Taken from the U.S. military helicopter in Iraq, the Collateral Murder Video shows  American soldiers killing 11 unarmed civilians, including two Reuters employees. Only one person ended in prison – Bradley Manning, the man who exposed this war crime. This 22-year old intelligence analyst with the US Army in Baghdad exposed the video on the WikiLeaks, and was accused of a capital crime. He was charged under the Uniform Code of Military Justice for transferring classified data onto his personal computer, adding unauthorized software to a classified computer system, and other „crimes“. Manning faces a prison sentence of as much as 52 years. He is also a suspect in leaking 90.000 documents about  the war in Afghanistan, and Julian Assange, who published these documents as Afghan War Diary, was charged with the espionage act and as the blood-guilty person in Afghanistan. Better would be to seize and punish the real criminals.

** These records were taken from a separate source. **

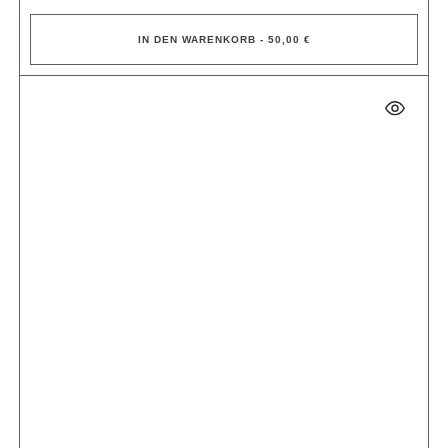
IN DEN WARENKORB - 50,00 €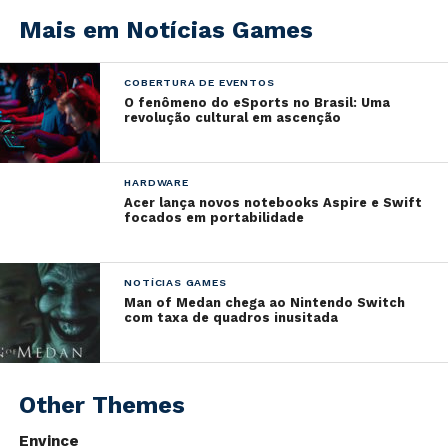
Mais em Notícias Games
Apesar de ter recebido diversas críticas no ano
COBERTURA DE EVENTOS
passado por causa da mesma estratégia (utilizada no
O fenômeno do eSports no Brasil: Uma
NBA 2K20), a empresa tomou a mesma atitude. Cabe
revolução cultural em ascenção
ressaltar também que a versão next-gen custará
U$60
nos Estados Unidos, preço acima da média cobrada
HARDWARE
pelas demais publishers até aqui.
Acer lança novos notebooks Aspire e Swift
focados em portabilidade
Até o momento, a 2K não se pronunciou em relação às
críticas recebidas.
NOTÍCIAS GAMES
Man of Medan chega ao Nintendo Switch
com taxa de quadros inusitada
Other Themes
Envince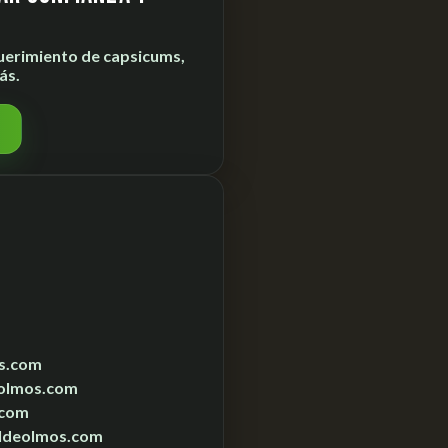
uerimiento de
capsicums,
ás.
s.com
olmos.com
.com
ldeolmos.com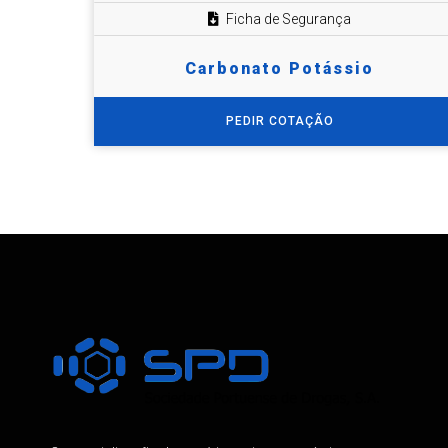
Ficha de Segurança
Carbonato Potássio
PEDIR COTAÇÃO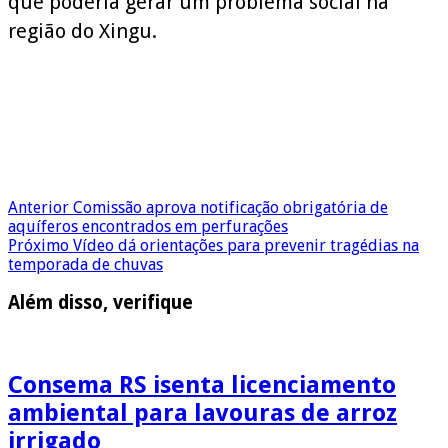
que poderia gerar um problema social na
região do Xingu.
Anterior
Comissão aprova notificação obrigatória de
aquíferos encontrados em perfurações
Próximo
Vídeo dá orientações para prevenir tragédias na
temporada de chuvas
Além disso, verifique
Consema RS isenta licenciamento
ambiental para lavouras de arroz
irrigado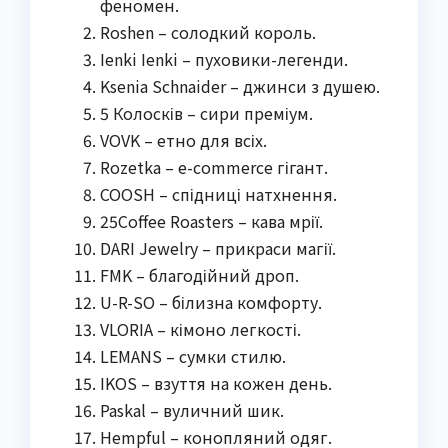
феномен.
Roshen – солодкий король.
Ienki Ienki – пуховики-легенди.
Ksenia Schnaider – джинси з душею.
5 Колосків – сири преміум.
VOVK – етно для всіх.
Rozetka – e-commerce гігант.
COOSH – спідниці натхнення.
25Coffee Roasters – кава мрії.
DARI Jewelry – прикраси магії.
FMK – благодійний дроп.
U-R-SO – білизна комфорту.
VLORIA – кімоно легкості.
LEMANS – сумки стилю.
IKOS – взуття на кожен день.
Paskal – вуличний шик.
Hempful – конопляний одяг.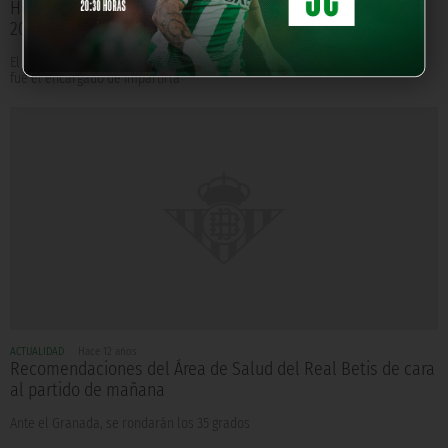
Heliópolis con motivo del Día Mundial de la alimentación
2013
El responsable de la Unidad de Nutrición del Real Betis, Guillermo Gómez,
fue el encargado de impartirla
ACTUALIDAD
Hace 12 años
Recomendaciones del Área de Salud del Real Betis de cara
al partido de mañana
Ante el Granada, se rondarán los 35 grados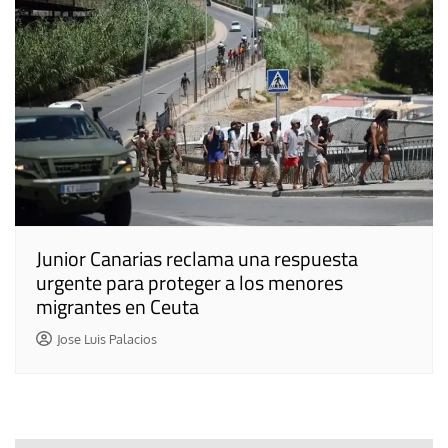
Junior Canarias reclama una respuesta
urgente para proteger a los menores
migrantes en Ceuta
Jose Luis Palacios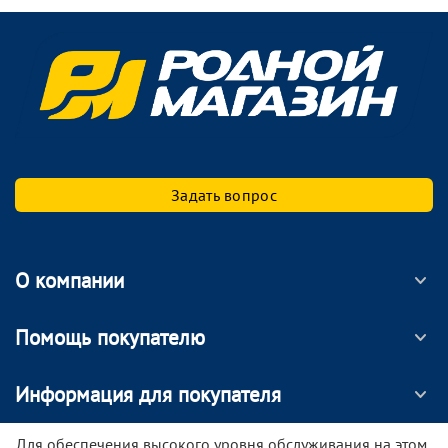
Задать вопрос
О компании
Помощь покупателю
Информация для покупателя
МОБИЛЬНОЕ ПРИЛОЖЕНИЕ
Для обеспечения высокого уровня обслуживания на этом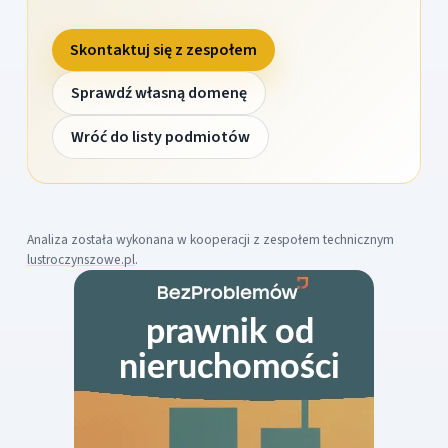
Skontaktuj się z zespołem
Sprawdź własną domenę
Wróć do listy podmiotów
Analiza została wykonana w kooperacji z zespołem technicznym
lustroczynszowe.pl
.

Assange’s litigants have the blood of thousands civilians on their hands. The real criminal enterprise bore names like Robert Gates, Mike Mullen or Marc Thiessen. The defence secretary Robert Gates is the former head of the CIA during Iran-Contra, and an overseer of combat operations in Iraq and Afghanistan. Mike Mullen is a military commander for Iraq and Afghanistan. During the war against the terrorists, twenty thousand Afghan people and over a hundred thousand citizens in Iraq were killed as a collaretal murder, many thousands of them were children. Marc Thiessen is a former speechwriter for President George W. Bush. They label WikiLeaks as a criminal enterprise. However, WikiLeaks just exposed their war crimes. That they did, and now they had been charged with the espionage act.

The first victim of war is truth. The leaked documents helped people to understand what is actually happening. The fight against this military violence deserves the support of every righteous individual. Bradley Manning and Julian Assange fight against the violence and that they did, now they had been criminals. Lucky are those who find this truth: Exposing war crime is not a crime.